How do the existing algorithms differ and what are the trade-offs?
Dr. Dmitry Kobak is going to present the recent work on manifold learning and low-dimensional visualizations of single-cell transcriptomic data. Single-cell transcriptomics yields ever growing datasets containing RNA expression levels for thousands of genes from up to millions of cells, often exhibiting rich hierarchical structure, both continuous and discrete. Common data analysis pipelines include dimensionality reduction for visualising the data in two dimensions, most frequently performed using methods like t-SNE, UMAP, and ForceAtlas2. These methods are all examples of neighbour embeddings: their aim is to keep similar cells as neighbours in the embedding.

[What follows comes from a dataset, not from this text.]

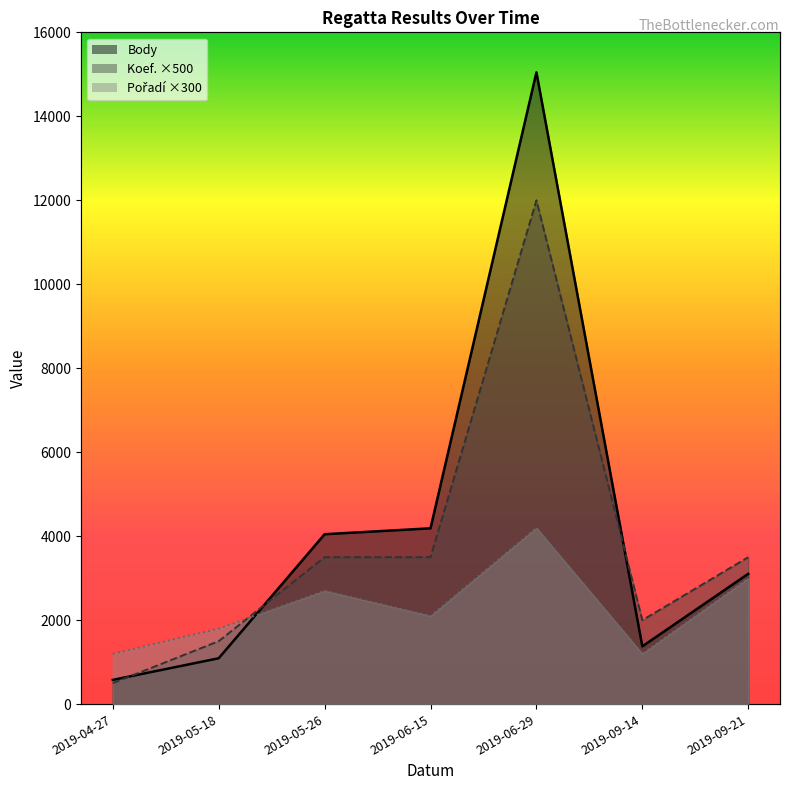

What are all the series names shown in the legend?

Body, Koef., Pořadí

The most established algorithm, t-SNE, excels at revealing local structure in high-dimensional data, but often struggles to represent the global structure accurately. Dr. Dmitry Kobak will discuss how much this applies to other neighbor embedding algorithms. He will show that changing the balance between the attractive and the repulsive forces yields a spectrum of embeddings, characterized by a simple trade-off: stronger attraction can better represent continuous manifold structures, while stronger repulsion can better represent discrete cluster structures. Also, he will demonstrate that prominent neighbor embedding algorithms can all be placed onto this attraction-repulsion spectrum. He will elucidate other trade-offs, such as revealing coarser or finer cluster structure depending on the shape of the similarity kernel. Furthermore, He is going to demonstrate the influence of optimization parameters such as the learning rate and the initialization on the resulting embeddings. It will be discussed how to construct two-dimensional embeddings of other kinds of data, including library data and image data.